Following strong showings in New Hampshire and Iowa, Sen. Bernie Sanders took a commanding lead in Nevada, leaving his nearest competitor, Vice President Joe Biden, in a very distant second place.
It may cause a great freakout, but Sanders’ demonstration of such an impeccable performance in Nevada makes him the clear frontrunner for the Democratic nomination.
It’s no secret that the Democratic party establishment isn’t as smitten with Sanders as voters are. There are valid reasons: for one, Sanders isn’t exactly a Democrat, even though he caucuses with them in the Senate. For years, he ran for elections as an independent. In 2015, he formally declared himself a Democrat when he launched his race for president.

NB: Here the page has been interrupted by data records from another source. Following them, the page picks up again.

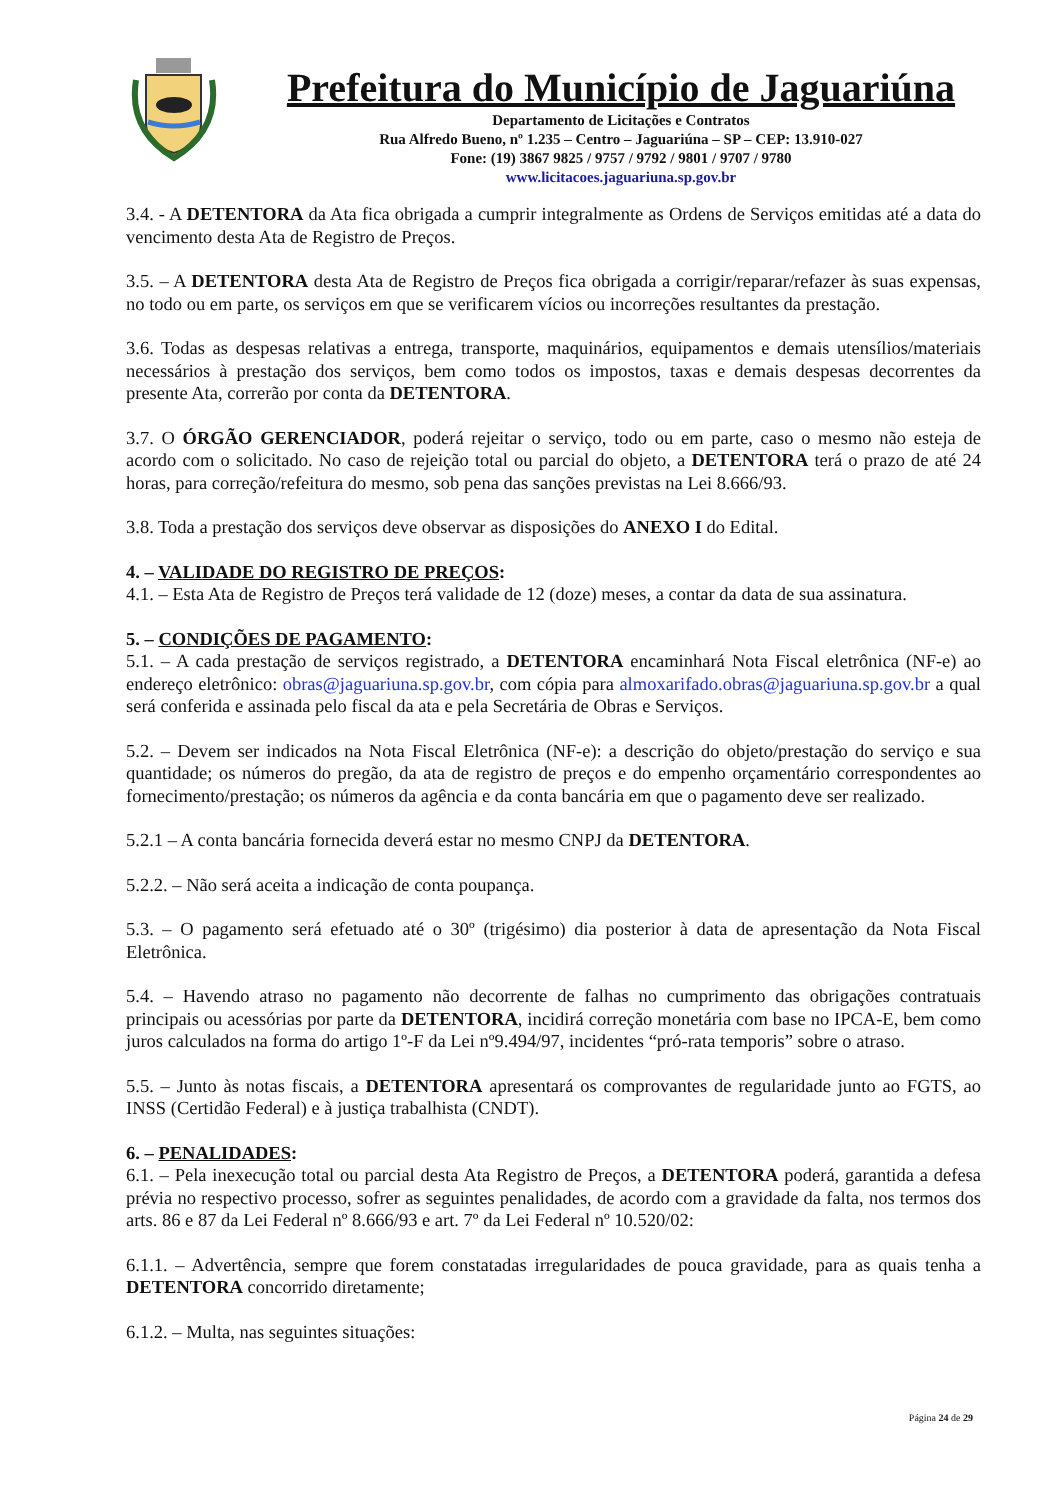Prefeitura do Município de Jaguariúna
Departamento de Licitações e Contratos
Rua Alfredo Bueno, nº 1.235 – Centro – Jaguariúna – SP – CEP: 13.910-027
Fone: (19) 3867 9825 / 9757 / 9792 / 9801 / 9707 / 9780
www.licitacoes.jaguariuna.sp.gov.br
3.4. - A DETENTORA da Ata fica obrigada a cumprir integralmente as Ordens de Serviços emitidas até a data do vencimento desta Ata de Registro de Preços.
3.5. – A DETENTORA desta Ata de Registro de Preços fica obrigada a corrigir/reparar/refazer às suas expensas, no todo ou em parte, os serviços em que se verificarem vícios ou incorreções resultantes da prestação.
3.6. Todas as despesas relativas a entrega, transporte, maquinários, equipamentos e demais utensílios/materiais necessários à prestação dos serviços, bem como todos os impostos, taxas e demais despesas decorrentes da presente Ata, correrão por conta da DETENTORA.
3.7. O ÓRGÃO GERENCIADOR, poderá rejeitar o serviço, todo ou em parte, caso o mesmo não esteja de acordo com o solicitado. No caso de rejeição total ou parcial do objeto, a DETENTORA terá o prazo de até 24 horas, para correção/refeitura do mesmo, sob pena das sanções previstas na Lei 8.666/93.
3.8. Toda a prestação dos serviços deve observar as disposições do ANEXO I do Edital.
4. – VALIDADE DO REGISTRO DE PREÇOS:
4.1. – Esta Ata de Registro de Preços terá validade de 12 (doze) meses, a contar da data de sua assinatura.
5. – CONDIÇÕES DE PAGAMENTO:
5.1. – A cada prestação de serviços registrado, a DETENTORA encaminhará Nota Fiscal eletrônica (NF-e) ao endereço eletrônico: obras@jaguariuna.sp.gov.br, com cópia para almoxarifado.obras@jaguariuna.sp.gov.br a qual será conferida e assinada pelo fiscal da ata e pela Secretária de Obras e Serviços.
5.2. – Devem ser indicados na Nota Fiscal Eletrônica (NF-e): a descrição do objeto/prestação do serviço e sua quantidade; os números do pregão, da ata de registro de preços e do empenho orçamentário correspondentes ao fornecimento/prestação; os números da agência e da conta bancária em que o pagamento deve ser realizado.
5.2.1 – A conta bancária fornecida deverá estar no mesmo CNPJ da DETENTORA.
5.2.2. – Não será aceita a indicação de conta poupança.
5.3. – O pagamento será efetuado até o 30º (trigésimo) dia posterior à data de apresentação da Nota Fiscal Eletrônica.
5.4. – Havendo atraso no pagamento não decorrente de falhas no cumprimento das obrigações contratuais principais ou acessórias por parte da DETENTORA, incidirá correção monetária com base no IPCA-E, bem como juros calculados na forma do artigo 1º-F da Lei nº9.494/97, incidentes “pró-rata temporis” sobre o atraso.
5.5. – Junto às notas fiscais, a DETENTORA apresentará os comprovantes de regularidade junto ao FGTS, ao INSS (Certidão Federal) e à justiça trabalhista (CNDT).
6. – PENALIDADES:
6.1. – Pela inexecução total ou parcial desta Ata Registro de Preços, a DETENTORA poderá, garantida a defesa prévia no respectivo processo, sofrer as seguintes penalidades, de acordo com a gravidade da falta, nos termos dos arts. 86 e 87 da Lei Federal nº 8.666/93 e art. 7º da Lei Federal nº 10.520/02:
6.1.1. – Advertência, sempre que forem constatadas irregularidades de pouca gravidade, para as quais tenha a DETENTORA concorrido diretamente;
6.1.2. – Multa, nas seguintes situações:
Página 24 de 29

That’s a minor irritant compared to the actual problems that the establishment has with Sanders’ candidacy. He’s a self-declared socialist who has a take-no-prisoners approach to political ideology. He’s promised to eliminate private health insurance in favor of a public system, an idea that does not poll well and for which Sanders has yet to put a price tag on.
Sanders is untested in a national contest, and he just had a heart attack last fall. Also, his army of ‘Bernie Bros’ don’t help with Sanders’ popularity, as they have launched over-the-top attacks on journalists and women who don’t swear unequivocally by their candidate. If this sounds a little bit like a left-wing version of Donald Trump (minus the racism), you wouldn’t be entirely wrong – like Trump in 2016, Sanders is the outsider that the party most feared as a departure from its long-standing policies and as the biggest risk to electability.
There are many primaries that still need to play out, and Super Tuesday may add a new wrinkle to the story as Michael Bloomberg finally appears on actual ballots. But, it’s hard to see anyone else who can keep pace with Sanders.
Pete Buttigieg’s victories in New Hampshire and Iowa didn’t do him much good in Nevada, a much larger and more diverse state. Sen. Amy Klobuchar’s attacks on Buttigieg in last Wednesday’s debate didn’t give her a much needed bounce. Sen. Elizabeth Warren did seem to get a bit of a boost from her debate performance, but not enough to make much of a dent.
What’s worrisome for all three is that their campaigns are starting to run low on money. By comparison, Sanders is a fundraising machine, and Bloomberg is a billionaire who is self-funding his campaign. If donors began to believe that a candidate’s odds of winning are small, money will dry up even more.
As for Joe Biden, he at least scored a second place finish, which will allow him to save face. His campaign has been trumpeting South Carolina as his firewall, but if he doesn’t do well there, it’s hard to see what his path forward might be.
Soon, Bloomberg may be the only other viable candidate left standing, but he is a flawed vessel, to say the least. Besides being a dreadful debate performer, his support as New York City mayor for stop-and-frisk, which was designed to disproportionately targeted minority citizens, is a major liability for a party that needs black and Latino support. By comparison, Sanders did well with Latino voters in Nevada.
Add to that Bloomberg’s misogynistic and homophobic comments (which Warren brutally emphasized in the debate) and his company’s pattern of sex discrimination, and you have a candidate who could manage to alienate much of the Democrats’ base. Finally, it’s clear from the support that Sanders is getting that a lot of voters aren’t all that fond of billionaires. It doesn’t help that Bloomberg served as a Republican mayor.
It goes without saying that there’s still a lot of voting that’s yet to happen, and anything goes in today’s political world – but the shape of the race, which has been frustratingly fluid, is beginning to take shape. It’s Sanders’ to lose.
As for the November election, that’s still a big question mark. What a Sanders’ candidacy means for Democrats’ hopes of defeating Trump is still anyone’s guess.